ロシア側の思惑も見え隠れするモスクワ郊外で開かれた航空ショーを取材しました。
先日、モスクワ郊外で開かれた国際航空宇宙ショーで、ロシア側は、最新鋭戦闘機のコックピットを日本の駐在武官にも開放したが、そのおうようさには、したたかな計算が込められているようです。
ロシアの首都モスクワの郊外で先週、モスクワ国際航空宇宙ショーが開催された。
旧ソ連時代から名をはせた戦闘機の最新バージョンが、その性能を誇示するように大空を舞った。
「Su-30」の機動性は、アメリカの「F-15」をしのぐとされている。
スホーイ社は、ミグ社とともに軍事大国・旧ソ連を支えてきた戦闘機メーカー。
そんなスホーイ社が満を持して発表したのは、なんと旅客機だった。
「Su-100・スーパージェット」。快適な空の旅を約束するかのような、清潔感にあふれる明るい機内。

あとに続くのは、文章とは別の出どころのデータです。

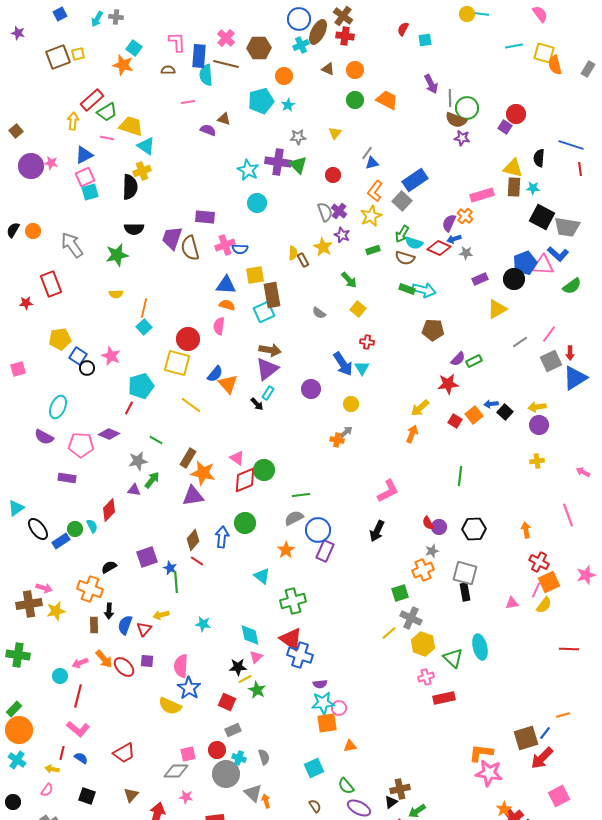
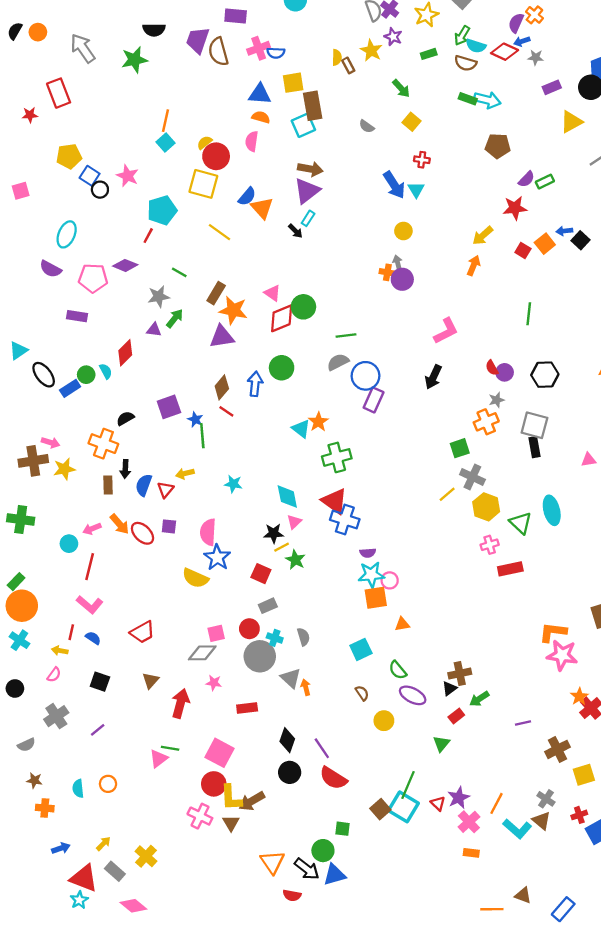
yellow semicircle: (116, 294) -> (205, 142), moved, turned 144
purple circle: (311, 389) -> (402, 279), moved
gray arrow: (346, 432) -> (398, 263), turned -64
orange star: (286, 550) -> (318, 422), moved

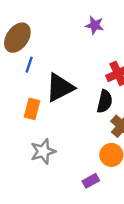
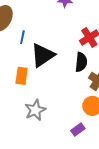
blue line: (29, 65) -> (22, 37), moved

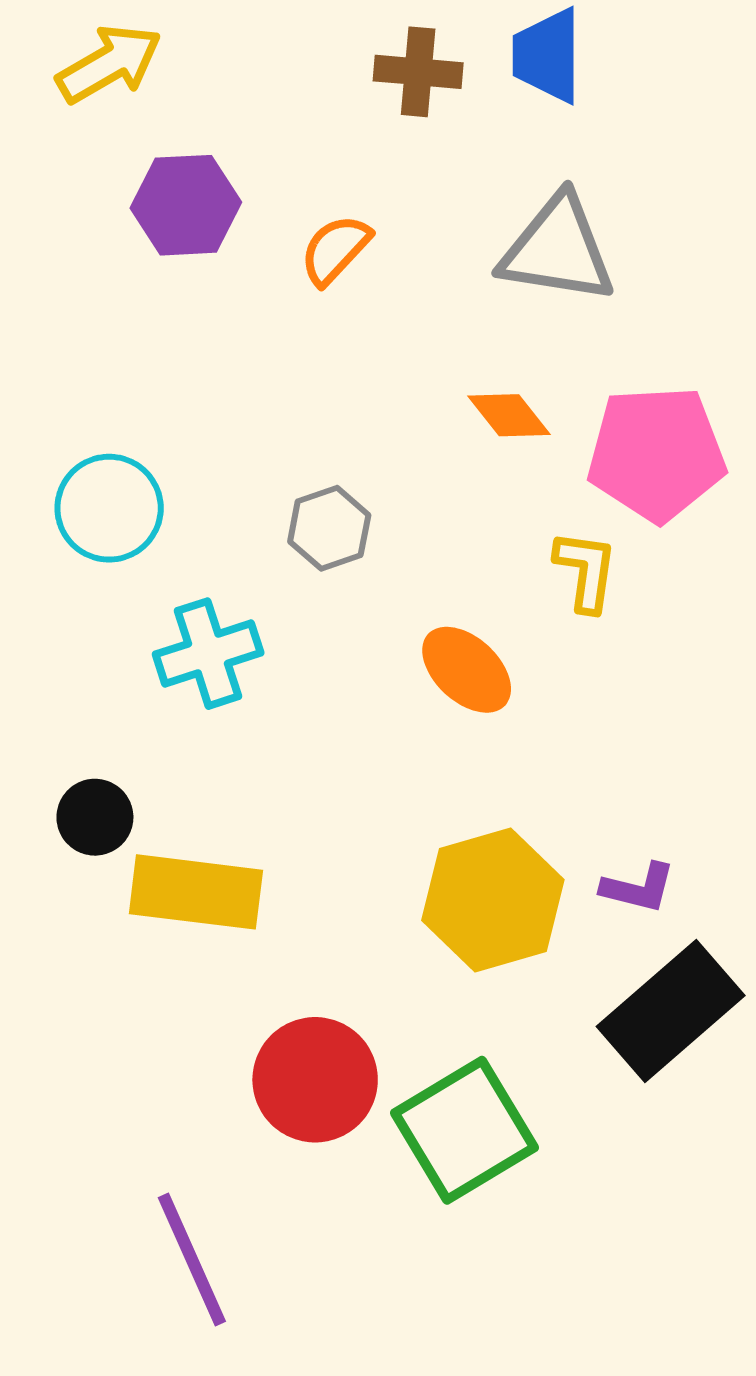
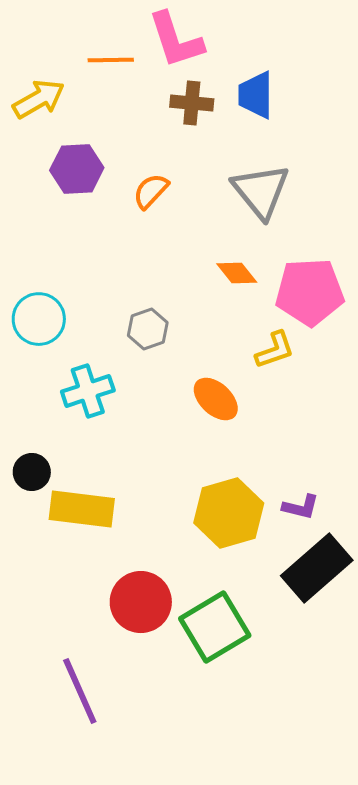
gray triangle: (557, 250) -> (261, 191), turned 42
yellow L-shape: (586, 571) -> (275, 350), turned 63

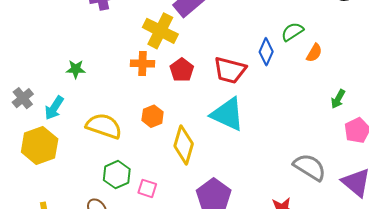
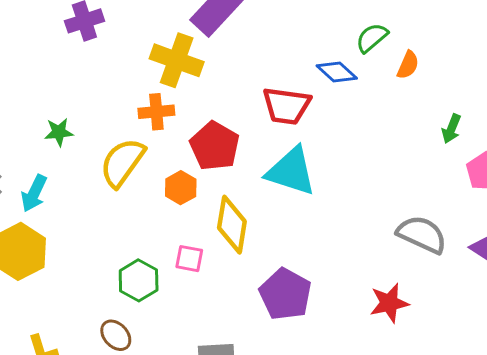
blue diamond: (266, 52) -> (337, 72), turned -64
red pentagon: (182, 70) -> (215, 146), moved, size x1.4
yellow semicircle: (104, 126) -> (122, 162), moved, turned -66
pink square: (147, 188) -> (189, 259), moved

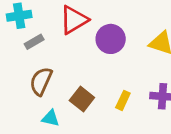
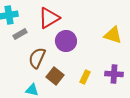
purple circle: (111, 39) -> (66, 41), moved
brown semicircle: (41, 81) -> (37, 58), moved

この機体は、西側民間企業との完全コラボレーションプロジェクトで、設計はスホーイだが、西側企業も重要な部分を担当している。
コンサルタントは、かつての敵、アメリカの企業。
パイロットは「わたしたちの飛行機は、他社より新しく経済的で、精巧です」と話した。
すでに、数カ国から引き合いが来ているという。
世界の旅客機市場に打って出た、老舗軍事企業の「トランスフォーム(変身)」。
得意の戦闘機でも、市場拡大を目指すのだろうか。
軍事評論家の岡部 いさく氏は「ロシアの工業輸出の花形は、航空機なんです。西側市場にさらに食いこもうと、西側のいろいろな企業と手を組んでいるんですね。しかし、ロシアの戦闘機輸出は、アジアの軍事力バランスに大きな影響を与えつつあるんです」と話した。
旧ソ連が崩壊した1990年代、ロシアは、当時の最新鋭機「Su-27」、「Su-30」を中国に輸出した。
中国は現在、あわせて260機以上を所有している。
岡部氏は「中国軍がSu-27やSu-30の配備を進めていることで、日本と中国の航空戦力のバランスは、質・量ともに中国の方に傾きつつあるんです。そこに、さらにロシアが最新鋭機を売り込もうとしているわけですから、これは日本としても気になりますよね」と話した。
ロシアの最新鋭戦闘機「Su-35」は、まもなくロシア空軍に配備されるという。
Su-35の大きな機体は俊敏に動き回り、加速力・上昇力も目覚ましく、性能の高さを見せつける。
プーチン首相も納得の様子で、「将来を担う民間機、軍用機が集まりました。例えば、『第4世代+』。多目的戦闘機のような多目的戦闘機です」と述べた。
「世代」は、第2次世界大戦でジェット戦闘機が初めて登場してからの進化を表している。
Su-35は「第4世代プラス」、つまり、航空自衛隊の主力戦闘機「F-15J」よりも、性能で勝るということになる。
イギリスの軍事専門誌によれば、ロシア兵器輸出機構の幹部は、中国へSu-35の輸出を打診中だと報じている。
中国に輸出されれば、アジアの軍事バランスが変化することは間違いない。
一方、日本にはどんな選択肢があるのか。
この航空ショーに、日本人の姿があった。
Su-35のコックピットに乗るのは、河野雅治駐ロシア大使で、最新の軍事技術を目のあたりにしていた。
液晶タッチパネルを採用し、スイッチも操縦かんにまとめるなど、操作性が配慮された最新鋭戦闘機のコックピット。
ロシアが日本大使を乗せ、さらに自衛隊出身の防衛駐在官に写真撮影を許可したことについて、岡部氏は「民主主義国家としての情報公開なのか、それとも日本へ売り込みを図りたいのか、いろいろ考えられますよね。しかし、中国の戦闘機が第4世代プラスへと進化するようなことになれば、日本のF-15Jの改修でいつまで対応できるのか、とても心配なところです。航空自衛隊は、次期戦闘機『F-X』に、アメリカの世界最新・最強といわれる第5世代、『F-22』の導入を強く望んできました。しかしアメリカのゲーツ国防長官は、F-22の生産を打ち切ろうとしていて、日本が導入できる見通しは小さくなっていますよね。この航空自衛隊の次期戦闘機F-Xをどうするのか、これは衆院選後の新政権にとって、安全保障上の大きな課題になってくるんじゃないでしょうか」と話した。